__REQUIRED ACTION__.
Please copy the passage of the Horizon scandal article below between "Evidence from the" and "the Horizon scandal.", inclusive.

__EXTRACT TO READ__.
____

Evidence from the Post Office inquiry suggests Simon Blagden – formerly of Fujitsu and now in a government quango role – had greater involvement than previously realised in the notorious IT scandal that blamed subpostmasters for crimes they did not commit, writes SOLOMON HUGHES

EVIDENCE at the Post Office inquiry uncovered by Private Eye magazine links a top Tory donor to the Horizon scandal.

The inquiry is investigating how the Post Office persecuted subpostmasters for thefts they did not commit. The Post Office bought a computer system called Horizon that was used in the branches from IT giant Fujitsu. 

The Horizon system records on sales were inaccurate, but instead of blaming the system, the Post Office blamed the subpostmasters, prosecuting them — resulting in jail sentences — in what is one of Britain’s biggest injustice scandals.

The Horizon-based persecution rolled over subpostmasters from 1999-2015, until their campaign and court battles started turning things around. 

Simon Blagden was a director of Fujitsu in Britain from 2005-19. He was also a major Tory donor. Blagden’s personal family companies gave £376,000 to the Conservatives. In return for his donations Blagden attended “Leaders’ Group” meals with Theresa May, Boris Johnson and others, and hosted events at Tory conference.

____

__PROVIDED MATERIAL__.

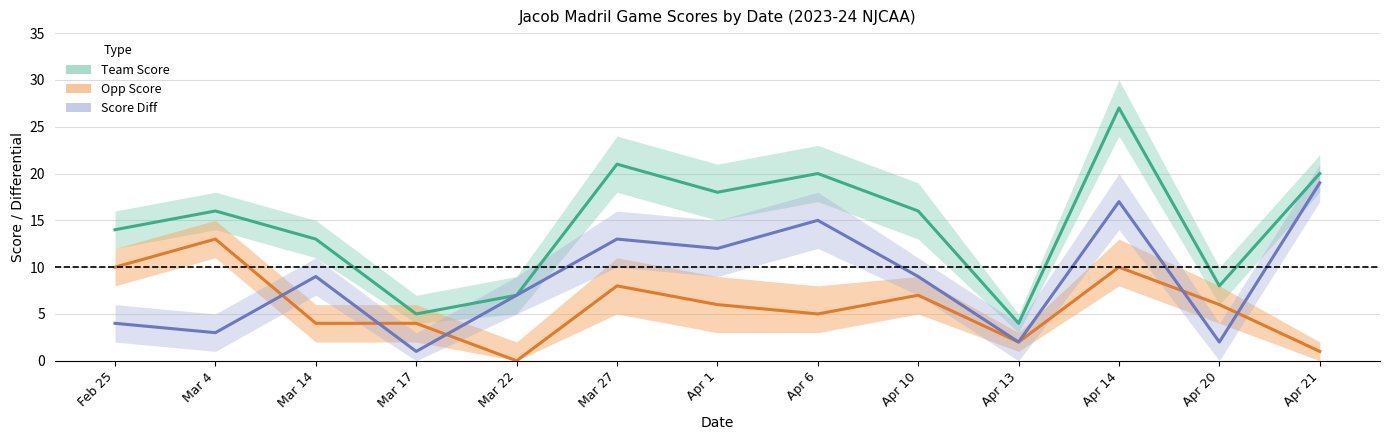

What is the label of the 7th point from the right?

Apr 1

____

__RESPONSE TO THE EXERCISE__.
Evidence from the Post Office inquiry suggests Simon Blagden – formerly of Fujitsu and now in a government quango role – had greater involvement than previously realised in the notorious IT scandal that blamed subpostmasters for crimes they did not commit, writes SOLOMON HUGHES

EVIDENCE at the Post Office inquiry uncovered by Private Eye magazine links a top Tory donor to the Horizon scandal.